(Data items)
____________________
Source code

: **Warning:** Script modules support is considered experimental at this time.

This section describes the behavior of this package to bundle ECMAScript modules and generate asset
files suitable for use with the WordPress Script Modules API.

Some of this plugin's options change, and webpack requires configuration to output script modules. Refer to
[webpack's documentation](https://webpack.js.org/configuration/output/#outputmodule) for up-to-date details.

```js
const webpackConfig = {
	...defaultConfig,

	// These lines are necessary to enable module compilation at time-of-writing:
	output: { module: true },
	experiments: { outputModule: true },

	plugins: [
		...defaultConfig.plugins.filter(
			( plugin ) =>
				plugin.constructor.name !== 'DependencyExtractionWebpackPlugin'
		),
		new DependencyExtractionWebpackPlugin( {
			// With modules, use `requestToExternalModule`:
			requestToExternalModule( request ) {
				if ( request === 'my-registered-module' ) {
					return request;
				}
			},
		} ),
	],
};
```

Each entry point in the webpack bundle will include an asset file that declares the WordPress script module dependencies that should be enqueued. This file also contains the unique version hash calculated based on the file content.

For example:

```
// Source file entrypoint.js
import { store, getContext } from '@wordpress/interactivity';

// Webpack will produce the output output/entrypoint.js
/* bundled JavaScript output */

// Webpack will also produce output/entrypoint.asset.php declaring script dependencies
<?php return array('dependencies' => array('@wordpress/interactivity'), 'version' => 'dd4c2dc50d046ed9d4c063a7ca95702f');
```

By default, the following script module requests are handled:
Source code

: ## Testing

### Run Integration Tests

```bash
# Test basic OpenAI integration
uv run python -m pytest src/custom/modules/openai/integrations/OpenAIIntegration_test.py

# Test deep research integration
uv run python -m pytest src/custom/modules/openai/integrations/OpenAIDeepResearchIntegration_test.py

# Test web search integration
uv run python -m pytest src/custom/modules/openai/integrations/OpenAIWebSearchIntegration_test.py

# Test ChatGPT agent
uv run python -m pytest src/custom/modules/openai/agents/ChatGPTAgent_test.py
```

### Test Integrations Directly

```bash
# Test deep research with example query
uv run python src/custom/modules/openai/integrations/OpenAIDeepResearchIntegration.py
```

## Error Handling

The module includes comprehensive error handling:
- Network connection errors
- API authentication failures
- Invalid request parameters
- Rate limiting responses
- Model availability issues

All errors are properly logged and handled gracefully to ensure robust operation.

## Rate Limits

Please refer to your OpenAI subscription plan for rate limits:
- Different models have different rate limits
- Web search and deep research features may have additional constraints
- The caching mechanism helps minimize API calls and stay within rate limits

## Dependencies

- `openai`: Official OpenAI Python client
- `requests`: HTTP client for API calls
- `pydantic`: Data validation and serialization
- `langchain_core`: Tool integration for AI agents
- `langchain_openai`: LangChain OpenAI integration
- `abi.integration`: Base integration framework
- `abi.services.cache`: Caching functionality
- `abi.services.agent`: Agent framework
____________________
**Exercise brief**
Please return every line in the data that includes the string "version".

**Solution for this problem**
Each entry point in the webpack bundle will include an asset file that declares the WordPress script module dependencies that should be enqueued. This file also contains the unique version hash calculated based on the file content.
<?php return array('dependencies' => array('@wordpress/interactivity'), 'version' => 'dd4c2dc50d046ed9d4c063a7ca95702f');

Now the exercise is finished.